**WHAT IS BEING ASKED:** Every entry, start to finish, should be printed verbatim without pictures.

(Page images and extracted text)
========

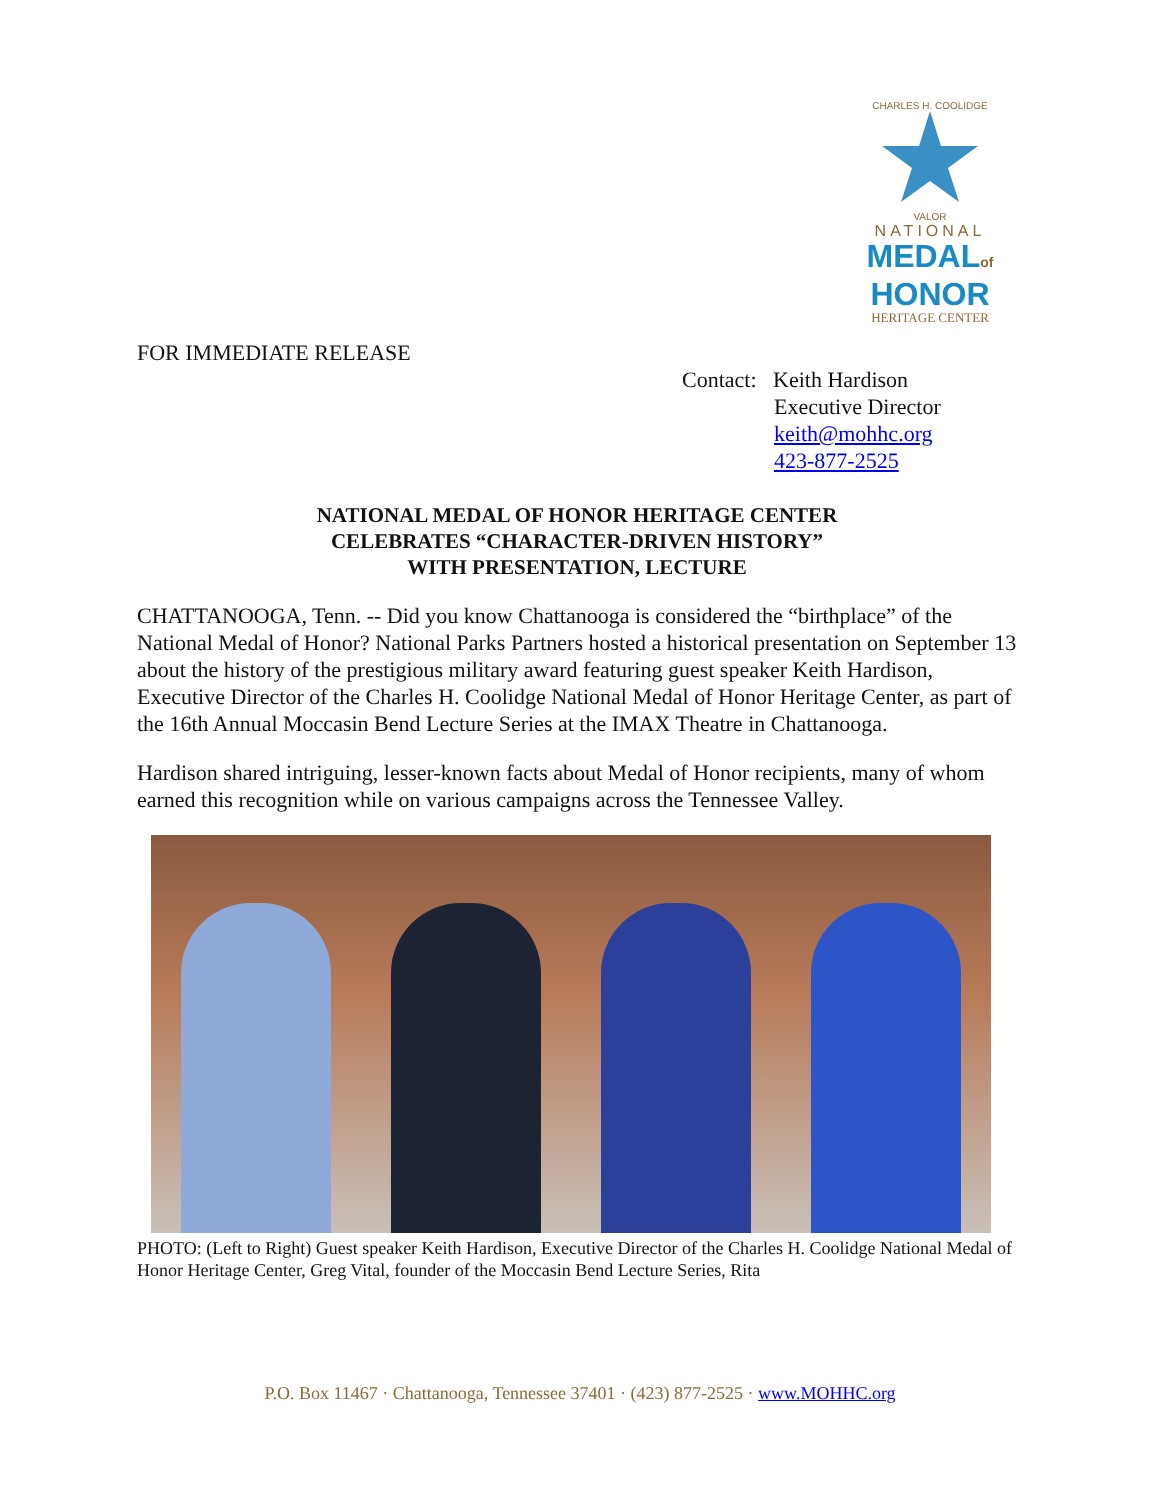CHARLES H. COOLIDGE
VALOR
NATIONAL
MEDALof
HONOR
HERITAGE CENTER
FOR IMMEDIATE RELEASE
Contact: Keith Hardison
Executive Director
keith@mohhc.org
423-877-2525
NATIONAL MEDAL OF HONOR HERITAGE CENTER
CELEBRATES “CHARACTER-DRIVEN HISTORY”
WITH PRESENTATION, LECTURE
CHATTANOOGA, Tenn. -- Did you know Chattanooga is considered the “birthplace” of the National Medal of Honor? National Parks Partners hosted a historical presentation on September 13 about the history of the prestigious military award featuring guest speaker Keith Hardison, Executive Director of the Charles H. Coolidge National Medal of Honor Heritage Center, as part of the 16th Annual Moccasin Bend Lecture Series at the IMAX Theatre in Chattanooga.
Hardison shared intriguing, lesser-known facts about Medal of Honor recipients, many of whom earned this recognition while on various campaigns across the Tennessee Valley.
PHOTO: (Left to Right) Guest speaker Keith Hardison, Executive Director of the Charles H. Coolidge National Medal of Honor Heritage Center, Greg Vital, founder of the Moccasin Bend Lecture Series, Rita
P.O. Box 11467 · Chattanooga, Tennessee 37401 · (423) 877-2525 · www.MOHHC.org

========

**EXERCISE RESULT:**
CHARLES H. COOLIDGE
VALOR
NATIONAL
MEDALof
HONOR
HERITAGE CENTER
FOR IMMEDIATE RELEASE
Contact: Keith Hardison
Executive Director
keith@mohhc.org
423-877-2525
NATIONAL MEDAL OF HONOR HERITAGE CENTER
CELEBRATES “CHARACTER-DRIVEN HISTORY”
WITH PRESENTATION, LECTURE
CHATTANOOGA, Tenn. -- Did you know Chattanooga is considered the “birthplace” of the National Medal of Honor? National Parks Partners hosted a historical presentation on September 13 about the history of the prestigious military award featuring guest speaker Keith Hardison, Executive Director of the Charles H. Coolidge National Medal of Honor Heritage Center, as part of the 16th Annual Moccasin Bend Lecture Series at the IMAX Theatre in Chattanooga.
Hardison shared intriguing, lesser-known facts about Medal of Honor recipients, many of whom earned this recognition while on various campaigns across the Tennessee Valley.
PHOTO: (Left to Right) Guest speaker Keith Hardison, Executive Director of the Charles H. Coolidge National Medal of Honor Heritage Center, Greg Vital, founder of the Moccasin Bend Lecture Series, Rita
P.O. Box 11467 · Chattanooga, Tennessee 37401 · (423) 877-2525 · www.MOHHC.org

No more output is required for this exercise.